Exercise data START

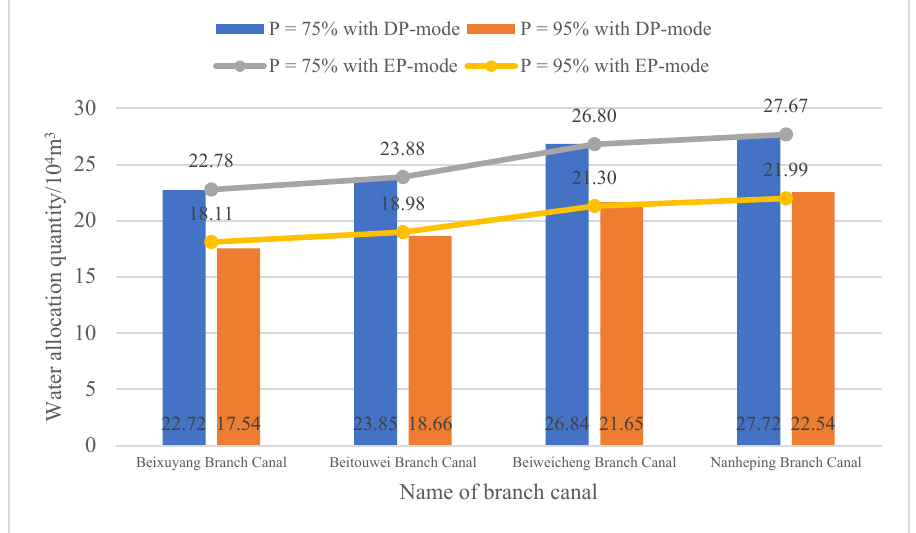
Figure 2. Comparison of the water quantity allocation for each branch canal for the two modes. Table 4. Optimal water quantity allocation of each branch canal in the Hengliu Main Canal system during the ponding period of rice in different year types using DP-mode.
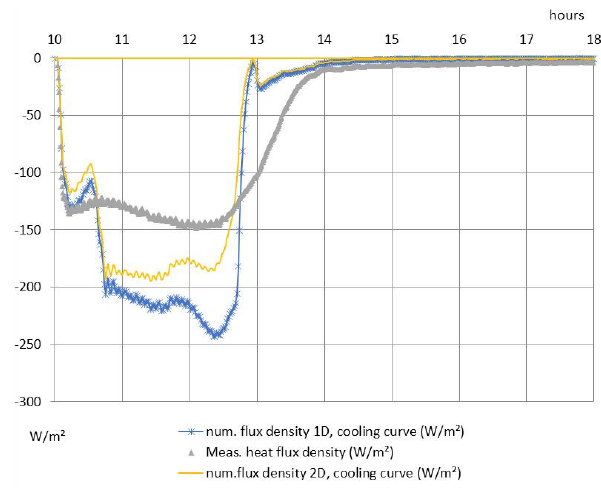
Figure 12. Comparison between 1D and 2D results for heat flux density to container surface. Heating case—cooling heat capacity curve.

Exercise data END
Exercise data START

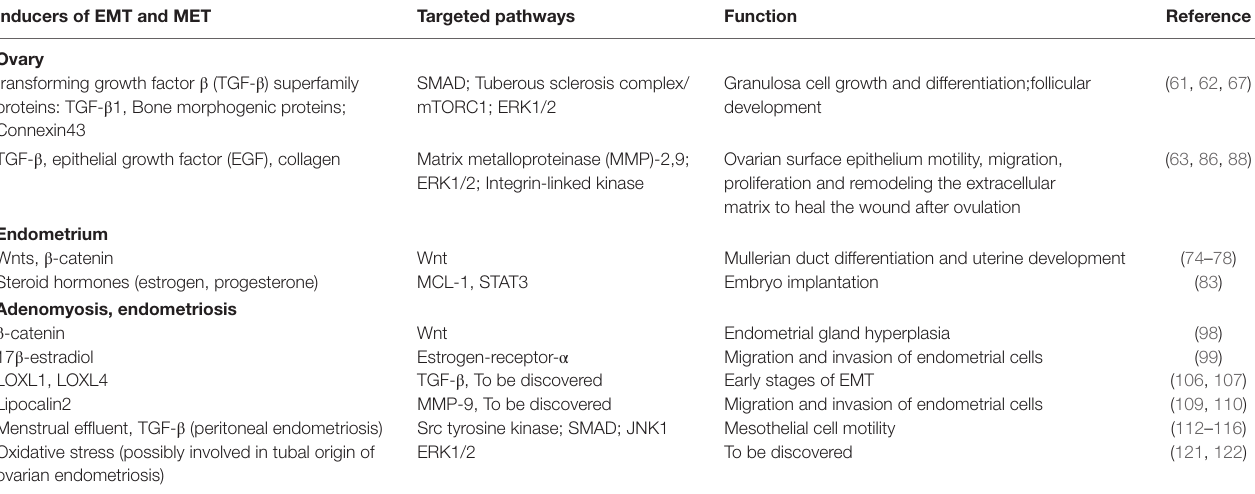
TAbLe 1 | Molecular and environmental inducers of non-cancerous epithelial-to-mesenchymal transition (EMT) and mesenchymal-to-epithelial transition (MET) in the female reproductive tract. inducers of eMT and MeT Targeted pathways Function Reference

Exercise data END

**Work to complete**
Go to the line above holding "Figure 2. Comparison", then copy exactly each line down to and including the one holding "Figure 12. Comparison", leaving pictures out.

**Answer space**
Figure 2. Comparison of the water quantity allocation for each branch canal for the two modes. Table 4. Optimal water quantity allocation of each branch canal in the Hengliu Main Canal system during the ponding period of rice in different year types using DP-mode.
Figure 12. Comparison between 1D and 2D results for heat flux density to container surface. Heating case—cooling heat capacity curve.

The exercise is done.